Ce faisant, pourtant, je souriais sous cape. Car, au moment de l’interview, j’étais justement occupé à couvrir (pour Le Courrier des stratèges) Davos 2023, édition du Forum marquée… par l’absence très remarquée de G. Soros. Confirmation de la thèse qui mûrit en moi depuis presque deux ans, et qui m’a amené à la remise en cause de beaucoup de mes préjugés de l’avant-2020 – y compris (ironie de l’histoire) ceux dont l’étalage avait fini par convaincre « les autorités roumaines » [1] de la nécessité de m’éloigner de force d’une intellectualité transylvaine au sein de laquelle je m’avançais vers un rôle dominant.
Cette thèse étant que Soros est le grand perdant du Great Reset.
Il m’a fallu – je l’avoue sans grande fierté – presque deux ans de Grande Réinitialisation pour comprendre à quel point Soros, sa galaxie d’activistes et sa doctrine représentaient une facette superficielle et, finalement, retardataire du mondialisme – c’est-à-dire du pouvoir de la Caste.
Du coup – tout en adhérant toujours aussi peu à son idéologie – je comprends enfin cet homme complexe, probablement mieux, en tout cas, qu’à l’époque où j’étais (quoique certainement à son insu) son ennemi déclaré.
Soros et Trotski : des aristocrates de l’égalitarisme
Ce qui m’aide aussi certainement à mieux comprendre Soros, c’est la lecture de son grand ancêtre (dans la généalogie des tempéraments, sinon dans celle des idéologies) : Léon Trotski.
En lisant le Staline de Trotski, ce que je comprends de mieux en mieux, c’est, encore plus que Staline [2], Trotski lui-même – et, plus largement, l’univers spirituel du bolchévisme « russe urbain », et, en général, de la juiverie européenne de gauche.

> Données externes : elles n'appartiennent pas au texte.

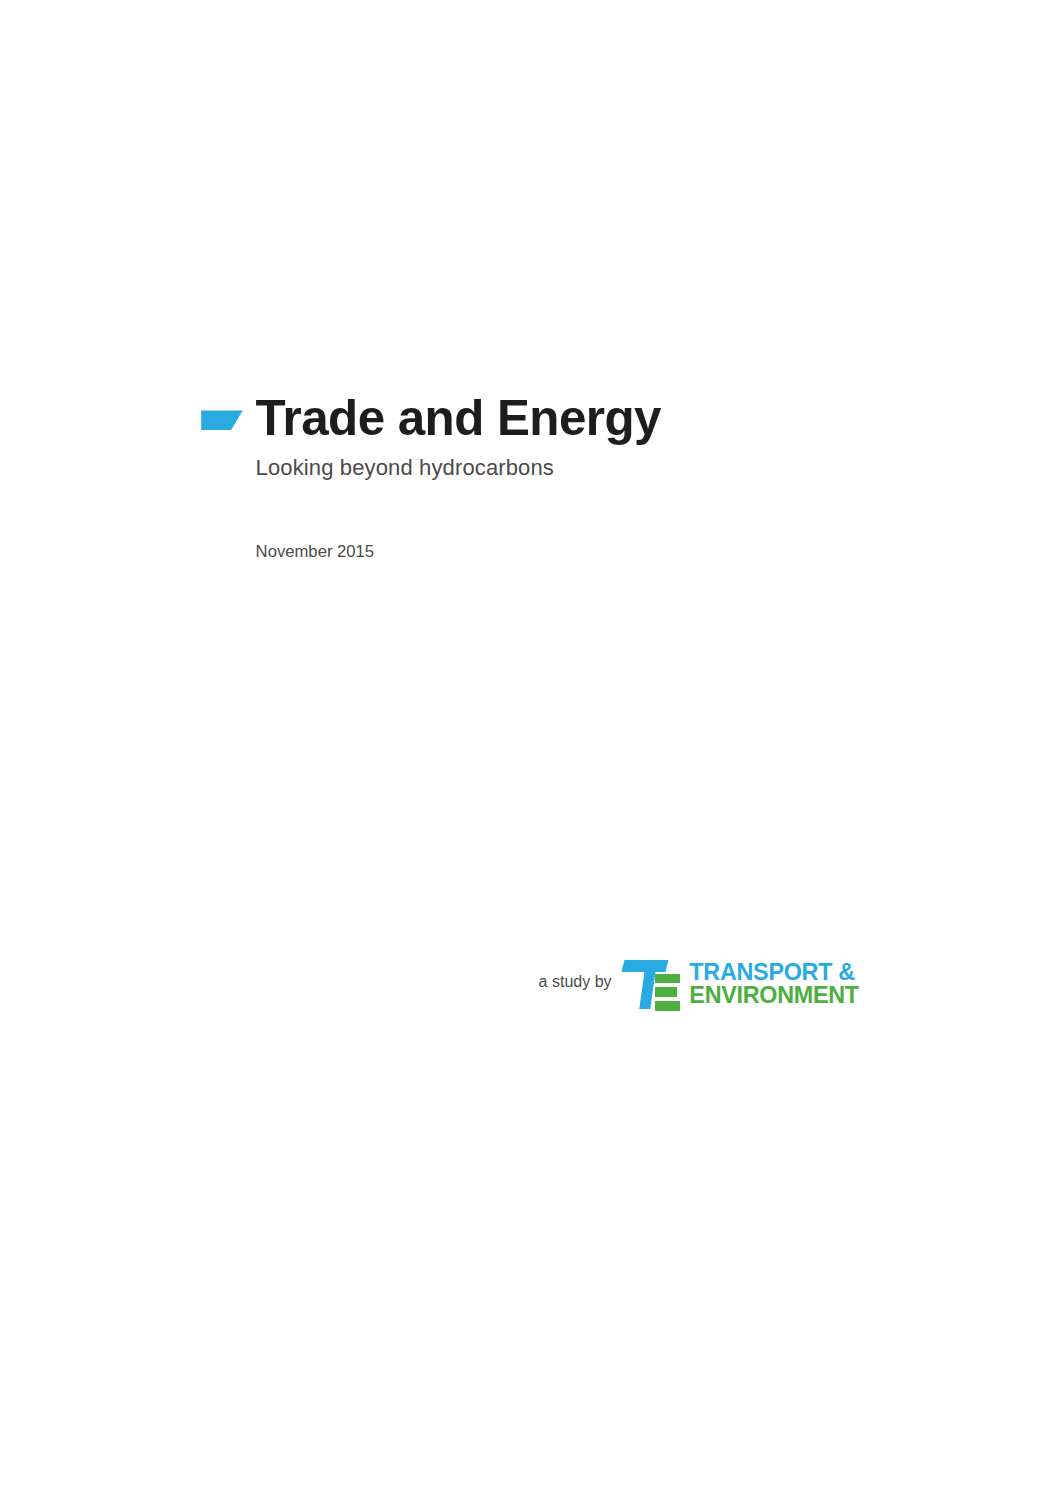Trade and Energy
Looking beyond hydrocarbons
November 2015
a study by
TRANSPORT & ENVIRONMENT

Pour quiconque s’avance sur une telle voie en provenance de l’horizon des poncifs antisémites ultramontains, ce qui frappe le plus, chez les représentants d’élite de ce milieu, c’est leur extrême noblesse intellectuelle.
Dans la foi bolchévique qu’il nourrissait pour des idéaux dont Staline ne pouvait même pas comprendre l’énoncé [3], dans son idéologie brutalement négatrice des réalités anthropologiques les plus simples, dans cette folie furieuse et meurtrière, Trotski, de bout en bout, est sincère. Il croit (sans même réussir à vraiment la nommer) à son idole Progrès jusqu’à ce jour de Mexico où, penché sur le manuscrit de son Staline, il prend dans la nuque le coup de pic-à-glace de R. Mercader [4].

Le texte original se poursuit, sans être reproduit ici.